Extracted text ▸
Femtosecond Diffraction Studies of Shock and Ramp-Compressed Matter

The project aims to use the femtosecond pulses from a hard x-ray free electron laser (the Linac Coherent Light Source - LCLS at SLAC) to measure deformation and structure of matter shock or ramp compressed to multi-megabar pressures, accessing regions of phase space inaccessible to study with diamond anvil cells. The experiments will be augmented with multi-million atom molecular dynamics simulations coupled with diffraction simulations. The research has both applied and fundamental aspects. From the fundamental point of view a significant amount of matter in the visible universe exists in states of pressure and temperature inaccessible to many laboratory experiments - e.g. the interior of the large planets in our own solar system, and those that have been discovered orbiting other stars (exoplanets). Recreating and understanding the conditions existing in these regions is of fundamental interest. From the applied point of view it is as yet unknown what materials, once produced at high temperature and pressure, may be metastable (and of commercial use) at ambient conditions. For example, it is well known that diamond is metastable (it is not the state with the lowest free energy), however, the enthalpy barrier between it and the graphite phase is huge, and it thus exists under ambient conditions, and has considerable industrial impact. Thus the overall field of explore matter under novel conditions, learning its structure, and then bringing it back (if possible) to ambient conditions could be of considerable impact.

Work task 1 ▸
In the project description on femtosecond diffraction of compressed matter, which facility provides the femtosecond x-ray pulses?
Work task 2 ▸
Write the next part of the project description on femtosecond diffraction of shock and ramp-compressed matter, beginning after its final sentence.
The listing is not needed for this work.

Given records ▸
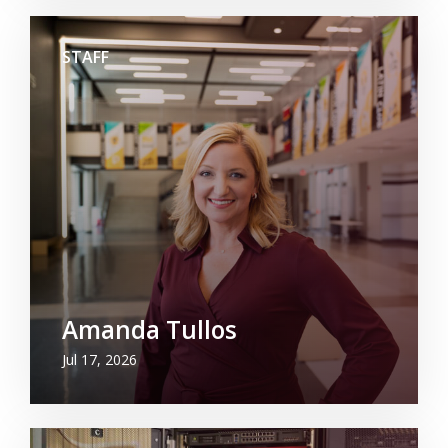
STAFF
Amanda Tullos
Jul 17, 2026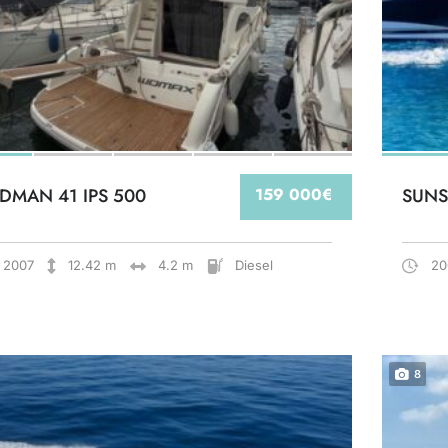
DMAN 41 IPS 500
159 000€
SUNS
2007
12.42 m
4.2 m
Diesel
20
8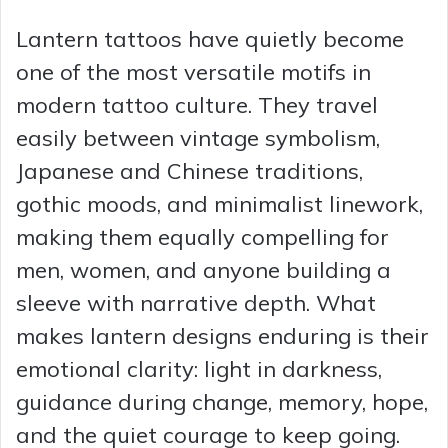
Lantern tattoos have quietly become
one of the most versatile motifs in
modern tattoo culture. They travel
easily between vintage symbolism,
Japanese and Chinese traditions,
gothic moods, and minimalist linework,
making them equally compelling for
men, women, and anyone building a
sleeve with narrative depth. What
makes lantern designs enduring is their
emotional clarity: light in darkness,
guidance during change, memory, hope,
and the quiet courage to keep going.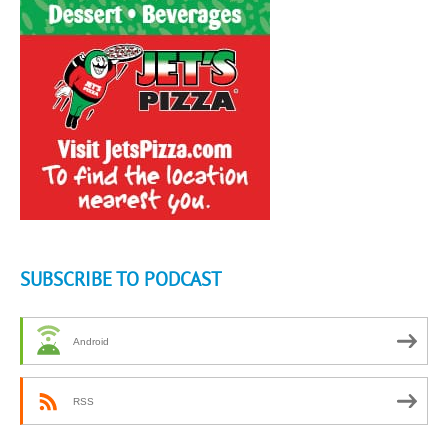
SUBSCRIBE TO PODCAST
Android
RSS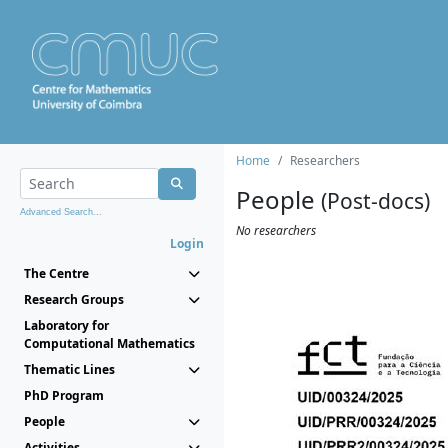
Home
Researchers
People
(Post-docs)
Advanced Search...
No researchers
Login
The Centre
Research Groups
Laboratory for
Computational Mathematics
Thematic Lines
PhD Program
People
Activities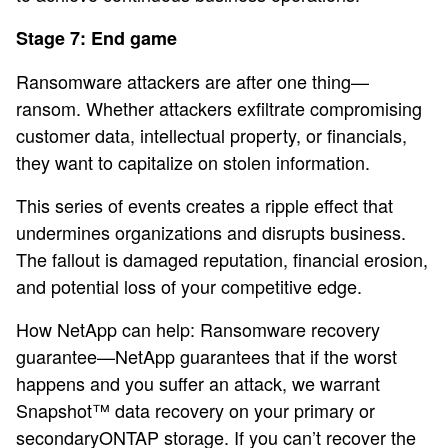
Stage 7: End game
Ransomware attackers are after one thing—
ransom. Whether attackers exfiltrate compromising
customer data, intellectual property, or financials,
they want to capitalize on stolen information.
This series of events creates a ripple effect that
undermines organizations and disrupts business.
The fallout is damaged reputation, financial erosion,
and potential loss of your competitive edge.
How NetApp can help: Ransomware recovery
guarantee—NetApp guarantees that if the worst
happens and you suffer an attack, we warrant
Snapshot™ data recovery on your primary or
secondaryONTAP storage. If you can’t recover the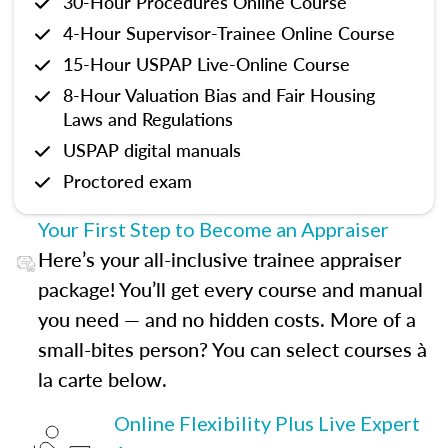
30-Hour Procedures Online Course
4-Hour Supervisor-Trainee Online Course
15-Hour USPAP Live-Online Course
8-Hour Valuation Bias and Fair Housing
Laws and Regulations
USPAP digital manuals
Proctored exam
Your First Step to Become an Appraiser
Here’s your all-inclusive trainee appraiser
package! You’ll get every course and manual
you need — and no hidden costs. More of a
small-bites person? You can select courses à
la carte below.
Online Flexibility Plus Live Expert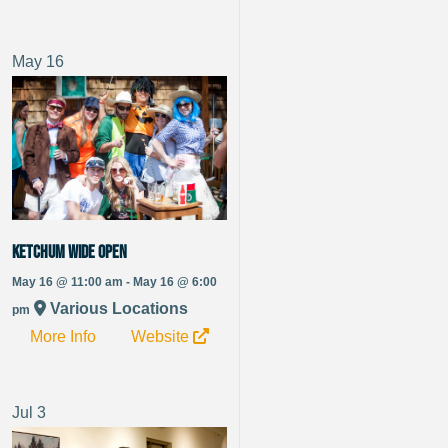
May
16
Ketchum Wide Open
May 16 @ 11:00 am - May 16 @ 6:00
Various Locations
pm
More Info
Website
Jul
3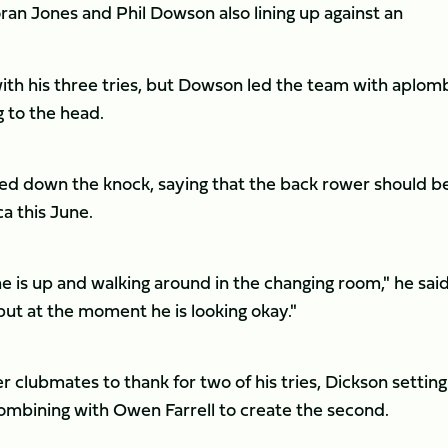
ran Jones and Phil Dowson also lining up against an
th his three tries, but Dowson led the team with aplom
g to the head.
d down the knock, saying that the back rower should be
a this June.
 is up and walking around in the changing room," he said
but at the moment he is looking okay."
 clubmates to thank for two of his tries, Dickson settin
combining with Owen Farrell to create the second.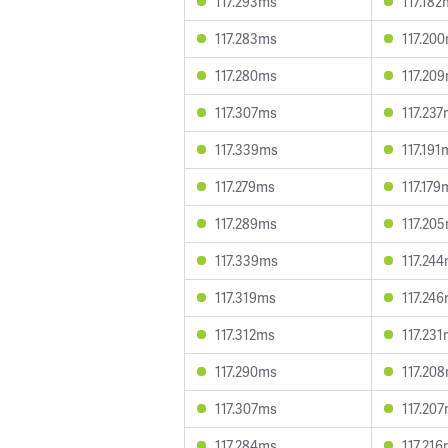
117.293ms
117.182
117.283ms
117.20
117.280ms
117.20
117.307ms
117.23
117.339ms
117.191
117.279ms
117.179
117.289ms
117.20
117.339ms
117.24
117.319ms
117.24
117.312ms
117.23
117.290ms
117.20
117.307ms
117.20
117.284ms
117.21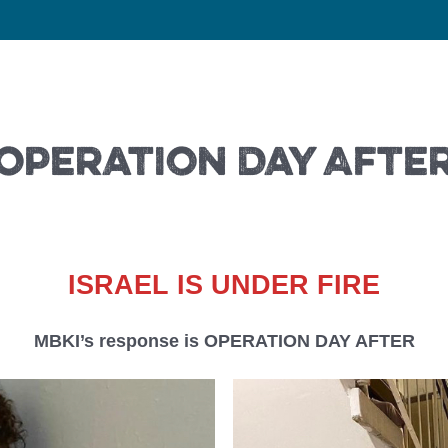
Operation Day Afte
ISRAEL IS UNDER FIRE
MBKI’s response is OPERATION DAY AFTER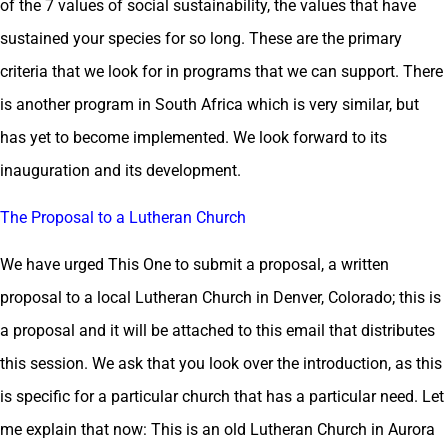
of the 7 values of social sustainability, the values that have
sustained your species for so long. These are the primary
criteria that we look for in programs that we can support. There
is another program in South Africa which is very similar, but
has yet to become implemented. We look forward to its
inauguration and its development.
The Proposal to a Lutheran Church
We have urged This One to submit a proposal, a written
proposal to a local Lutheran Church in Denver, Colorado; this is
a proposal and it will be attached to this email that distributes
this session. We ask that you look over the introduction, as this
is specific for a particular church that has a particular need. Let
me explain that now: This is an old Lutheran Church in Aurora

Expected answer 1 ▸
The Linac Coherent Light Source (LCLS) at SLAC.

Expected answer 2 ▸
The aims of the project are to better understand, at the lattice level, the physics of high-strain rate plasticity and polymorphic phase transformations. This will be undertaken both by theoretical investigation (molecular dynamics simulations) and via experiments employing femtosecond x-ray diffraction of materials shock or ramp compressed by high power laser ablation. The aim is, for several classes of material, to better understand how, under the uniaxial strain conditions applied by laser ablation, the material relieves the shear stresses to flow towards the hydrostatic. We know that, depending upon the material, this can happen via dislocation generation and flow, via twinning, and via polymorphic phase transitions. However, what actually happens at the lattice level, and at the mesoscale of individual grains, has yet to be explored in any detail. In this project the student will study both simple metals and more complex targets to start to unravel this complicated set of phenomena.

This project is directly related to the laser-plasmas and fusion EPSRC theme. For example the physics is encompassed under EPSRC grant EP/J017256/1 The Creation and Diagnosis of Solid-State Matter at Multi-TeraPascal Pressures. This is 50% funded by AWE, and we will also collaborate closely with LLNL in the USA.